Researchers from the University of California in Los Angeles (UCLA) report that a naturally occurring compound found in broccoli and broccoli sprouts may protect against inflammation of the respiratory tract that is linked to the diseases like asthma, allergic rhinitis and chronic obstructive pulmonary disease.
Sulforaphane, a chemical in broccoli and other cruciferous vegetables including Brussels sprouts, cabbage, kale and bok choy, increases antioxidant enzymes in the human airway. Broccoli sprouts, the immature version of the well-known vegetable, are the richest natural source of sulforaphane. Broccoli sprouts can contain 50 times more sulforaphane than mature broccoli.
Researchers gave 65 volunteers varying amounts of either broccoli or a placebo for three days. After three days, participants who consumed the broccoli sprouts doses of 100 grams and more had significant increases of antioxidant enzymes in their nasal airway cells compared with the placebo group.
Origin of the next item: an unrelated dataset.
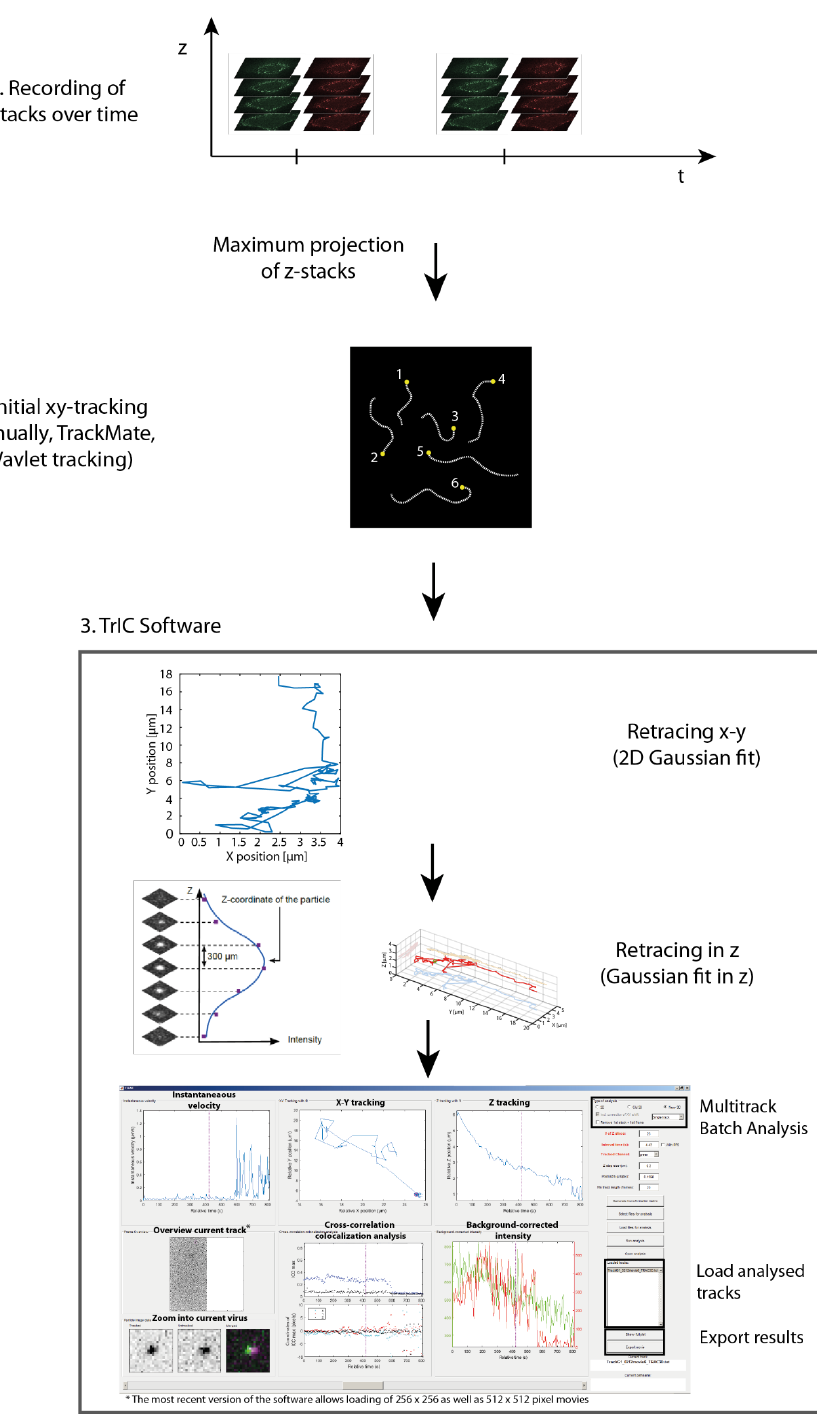
Figure A3. Data analysis via the TrIC software. Data was analyzed using the TrIC algorithm [30] in a home-written software in Matlab. The general workflow of the analysis and a screen shot of the data analysis program is shown. Starting in the top left, the program window shows: the instantaneous velocity, x - y projection of the trajectory, the z position as a function of time, frame overview, the image correlation analysis along the trajectory, a background-corrected fluorescence intensity of the two channels and images of the tracked and untracked channels and their overlay at the position of the cursor. Control parameters and functionalities in the program are given on the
The participants who took the maximum broccoli sprout dosage of 200 grams generated more than a 100% increase of an antioxidant enzyme called GSTP1 and nearly 200% increase of another key enzyme called NQO1.
Study authors cannot yet recommend a specific dosage of sulforaphane, but they strongly recommend including broccoli and other cruciferous vegetables as part of a healthy diet.